Earlier this week, we published an article breaking news that came as a shock to many: the big deal that put the Polish 3D printing industry on the map never went through. Zortrax, known for high-quality 3D printing hardware including the tried-and-true M200, had used a huge deal for 5,000 machines sold to Dell to highlight the quality of and demand for their 3D printers back in 2014. As Michael Molitch-Hou discovered, however, the deal never went through.
Molitch-Hou noted, in part:
“The whole thing began about two years back, when an unknown 3D printer startup out of Poland suddenly became an international player with a massive bit of news: PC manufacturer Dell had placed an order for 5,000 of their desktop 3D printers. Zortax seemed ordinary from the start, just a small business with yet another desktop 3D printer on Kickstarter. After the news about Dell, however, it was natural to wonder what made their relatively simple M200 3D printer so special.”
“Looking at the company’s publicly disclosed sales numbers, however, things just don’t seem to add up. In 2015, Zortrax reported selling 5,500 M200 3D printers with revenues of PLN37.6M. However, in 2014, the year in which Zortrax claimed to have sold 5,000 printers to Dell, revenues were only PLN12M, less than one-third that the following year.
During this time, Zortrax printers and filaments remained at the same price. If a similar number of units were sold each year, how, then, could their revenue have increased so much from 2014 to 2015? On the other hand, if the Dell deal is removed from the equation and 5,000 3D printers were not sold in 2014, the numbers make sense.”
Dell confirmed that, in fact, the deal never did go through.
“When asked whether or not the deal with Zortrax ever actually took place, a representative at Dell reported that, according to their records, no transaction between Dell and Zortrax has ever occurred. This does not mean that Zortrax and Dell never initiated a business arrangement, but that it was never actualized in the end,” Molitch-Hou reported.
Zortax has enjoyed an excellent reputation in the 3D printing industry, putting out high-quality, reliable desktop machines. Rather than let the story go unfinished, we were provided with a statement from Zortrax disclosing that, in fact, the famed 5,000 machines were never ultimately sold to Dell — and they had also stopped highlighting the sale upon its non-closure.
A representative from Zortrax noted — as has been added to the original article:
“In late 2013 and early 2014, prior to the commercial launch of our debut 3D printer, strong interest in the product provided a good outlook for our entry into the 3D printing sector. A potential contract with the Asian division of Dell, noted in the article, was communicated through various marketing channels, due to a mutual good faith effort to complete the deal. Due to confidentiality of the agreement, we are not able to reveal additional details of the contract, other than to say that it could not be completed on mutually acceptable terms and conditions by both parties.
We want to clearly communicate that information related to this opportunity was, and has been clearly communicated to prospective investors. As the article noted, Zortrax discontinued communication efforts regarding the potential contract in our marketing communications, addresses to the market, and conversations with investors due to its unsuccessful conclusion.

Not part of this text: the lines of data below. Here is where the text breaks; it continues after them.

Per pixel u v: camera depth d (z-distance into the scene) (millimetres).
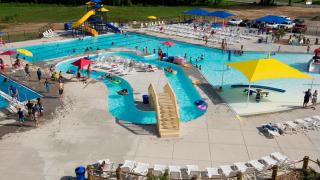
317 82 30078
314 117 21266
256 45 43500
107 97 25781
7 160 17156
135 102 25078
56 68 33906
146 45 45094
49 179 15695
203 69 34281
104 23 52656
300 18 65062
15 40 45312
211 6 85438
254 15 69250
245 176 15711
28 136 19531
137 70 33031
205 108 23750
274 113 22875
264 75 23547
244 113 22984
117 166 16562
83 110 23234
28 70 31328
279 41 45656
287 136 19672
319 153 17875
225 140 19203
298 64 35625
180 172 15320
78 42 46250
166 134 19484
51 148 18281
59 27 54625
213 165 16781
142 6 84812
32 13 69062
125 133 19984
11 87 25891
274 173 15117
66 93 26484
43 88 27516
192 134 19875
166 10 77438
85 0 83812
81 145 18594
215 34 49312
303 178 14656
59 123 21203
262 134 19891
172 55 40094
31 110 21484
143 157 17469
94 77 30969
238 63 25984
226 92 27531
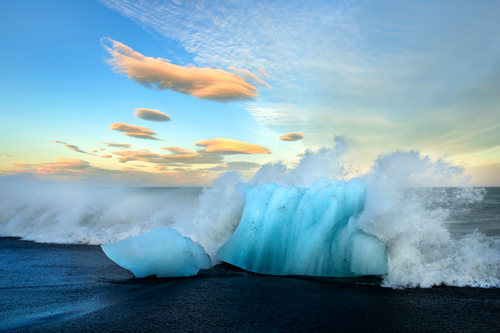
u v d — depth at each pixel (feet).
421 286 12.13
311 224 15.92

We would like to note that financial numbers quoted in the article do clearly indicate the usage of real numbers. Potential profits from unrealized contracts are not reported and were not formally included for the basis of establishing the valuation of the company.
Since 2011, Zortrax has focused efforts on providing the highest quality products and services in the field of 3D printing technology. This effort has been validated by, among other things, numerous honors and awards, and constant company growth creating new jobs, and the further development of innovative products and services.”